Тебе певцу, тебе Герою!
Не удалось мне за тобою
При громе пушечном, в огне
Скакать на бешеном коне.
Наездник смирного Пегаса,
Носил я старого Парнаса
Из моды вышедший мундир:
Но и по этой службе трудной,
И тут, о мой наездник чудный,
Ты мой отец и командир.
 
   Растроганный до слез Давыдов, в бессчетный раз перечитывая посвящение Пушкина на титульном листе книги, воскликнул: «Это мой патент на бессмертие».
   На следующий день, 25 января, Жуковский посвящает Денису Давыдову свой «субботник» в Шепелевском дворце, где в специально надстроенном четвертом этаже он проводил занятия с наследником престола – будущим императором Александром II, а по субботам собирал у себя цвет литературной столицы. Денис Давыдов сообщал близким об этом достопамятном вечере: «Сегодня я был в Академии художеств и смотрел картину знаменитого Брюллова «Последний день Помпеи». Это чудо! Истонное чудо! После этого я обедал у Меншикова с Вельяминовым, а вечер проводил у Жуковского, у которого собираются каждую субботу его приятели и литераторы. Там я нашел Крылова, Плетнева, Пушкина, Вяземского, Теплякова и множество. Он живет во дворце, и горницы у него прелестные и прекрасно убраны. Этот вечер был моим триумфом».
   В письме от 10 августа того же года Давыдов делится с Пушкиным своими горячими впечатлениями о только что прочитанном им втором номере «Современника». Он польщен добрым отзывом Пушкина о неведомо когда сделанном им переводе стихотворения французского поэта и драматурга, академика Антуана Винсента Арно: «Ты по шерсти погладил самолюбие мое, отыскав Бог знает где и прозу и стихи Арно, о которых я и знать не знал. Жалею, что перевод мой недостоин благосклонности и мадригала покойного академика...»
   Заметим, что перевод Давыдовым одноименного стихотворения Арно «Листок» пользовался у современников большой популярностью. «Листок» приобрел острую политическую окраску. Ведь образ сорванного бурей листка перекликался с тяжелой, драматичной судьбой самого поэта Арно. В 1816 году он был изгнан Бурбонами из Франции и пострадал как жертва произвола и тирании.
   С великой радостью узнав о том, что Давыдов перевел его стихотворение, Арно посвятил ему мадригальное четверостишие. В переводе оно звучит так:
 
Тебе, певец, тебе, герой,
Кто пьет взахлест вино на бреге Ипокрены
И кто дубовый лист простой
Преображает в лавр священный.

*СОБРАННЫЕ ДАННЫЕ*
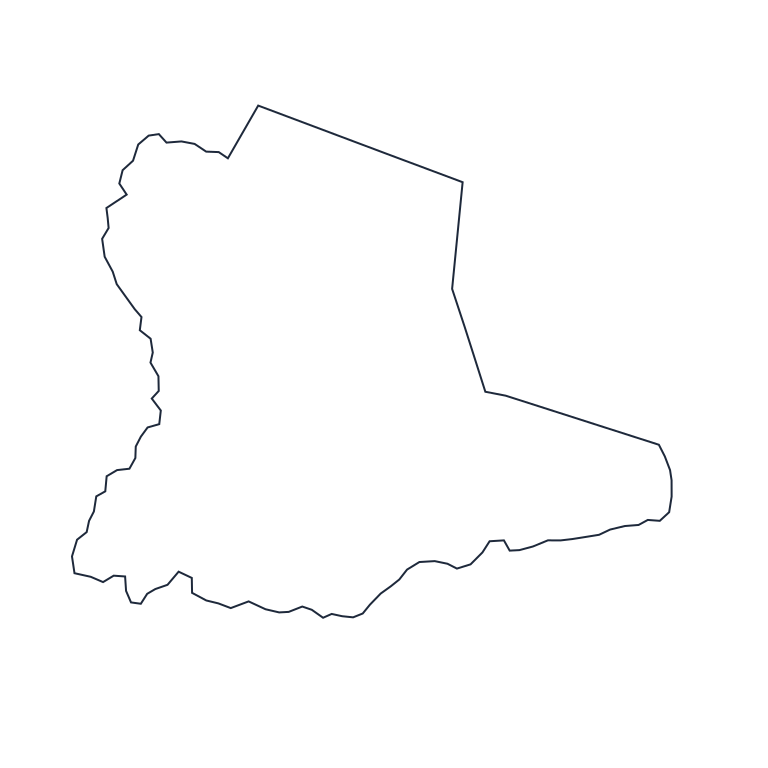 Igaracy, Paraíba, Brazil (Mercator projection), rotated 189°
{"feature_id": "56859067B32358496936618", "entity_name": "Igaracy", "entity_type": "district", "adm_level": 2, "iso_a3": "BRA", "parent_name": "Brazil", "parent_adm1": "Paraíba", "projection": "mercator", "projection_center": [-38.117, -7.159], "detail": "fine", "context": "isolated", "style": "outline", "palette": "slate", "viewbox_px": 768, "rotation_deg": 189, "n_neighbors": 0, "source": "geoboundaries", "source_scale": "gbopen_adm2", "svg_char_len": 1540}
<svg xmlns="http://www.w3.org/2000/svg" viewBox="0 0 768 768"><g transform="rotate(189 384 384)"><path d="M262.0,391.5L282.7,392.2L300.3,427.3L313.3,453.1L331.6,488.6L337.9,595.6L418.0,611.9L551.8,639.3L573.5,582.5L583.5,587.2L596.0,585.7L608.6,591.5L622.0,591.9L636.6,588.4L645.5,595.6L655.3,592.5L664.2,582.1L666.8,565.3L675.6,554.3L676.8,540.6L667.8,530.8L685.7,514.4L682.9,504.8L680.4,495.0L685.1,483.3L679.8,466.0L669.5,452.5L663.6,440.8L654.3,431.4L641.9,418.9L634.0,412.2L633.6,398.9L621.6,392.2L617.3,378.9L618.0,368.6L608.0,356.4L605.4,341.9L611.1,333.3L600.3,322.9L599.7,309.2L610.7,304.1L615.9,294.0L619.4,283.4L618.0,272.0L622.2,260.5L634.2,257.2L643.5,249.5L642.5,234.4L650.6,228.0L650.6,212.7L653.9,202.7L654.5,191.2L662.8,182.2L665.2,164.9L660.1,148.7L643.5,147.7L630.5,144.4L621.0,152.4L609.6,153.4L606.4,139.3L599.7,128.7L589.8,128.9L585.1,139.7L577.8,145.7L566.4,151.8L557.5,166.5L543.5,162.4L540.9,147.7L525.7,142.4L513.3,141.4L500.3,138.7L483.7,148.1L465.8,143.0L451.8,142.0L442.5,144.0L429.9,151.4L420.0,149.7L407.6,143.6L399.7,148.7L389.0,148.1L378.0,148.7L369.1,154.0L363.4,163.8L354.5,176.5L345.6,185.3L338.3,193.3L332.2,204.3L321.2,213.7L306.2,217.0L293.2,216.4L283.1,213.1L270.3,219.4L260.4,233.1L255.1,245.2L241.1,248.3L233.8,239.1L224.3,241.1L211.5,246.8L197.7,255.2L184.9,257.2L173.8,260.3L163.6,263.6L148.0,268.7L137.9,275.6L123.9,281.4L110.5,284.6L102.2,291.0L90.2,292.0L82.3,302.0L82.3,317.8L84.9,333.9L88.0,343.7L95.3,356.4L103.0,367.0L262.0,391.5Z" fill="none" stroke="#1e293b" stroke-width="2"/></g></svg>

*ЧТО СДЕЛАТЬ*
A: Почему, по словам отрывка, стихотворение «Листок» приобрело острую политическую окраску? Ответьте одним–тремя предложениями.
B: Как передать суть отрывка ровно в трех предложениях?

*РЕЗУЛЬТАТЫ ВЫПОЛНЕНИЯ*
A: Образ сорванного бурей листка перекликался с тяжелой, драматичной судьбой самого Арно. В 1816 году Бурбоны изгнали его из Франции, и он пострадал как жертва произвола и тирании.

B: Давыдов, растроганный посвящением Пушкина на титульном листе книги, назвал его своим патентом на бессмертие, а на следующий день Жуковский посвятил ему свой «субботник», и этот вечер Давыдов назвал своим триумфом. В письме от 10 августа Давыдов поделился с Пушкиным впечатлениями о втором номере «Современника» и признался, что польщен добрым отзывом о своем переводе стихотворения Арно «Листок», который пользовался у современников большой популярностью. Узнав об этом переводе, Арно с великой радостью посвятил Давыдову мадригальное четверостишие.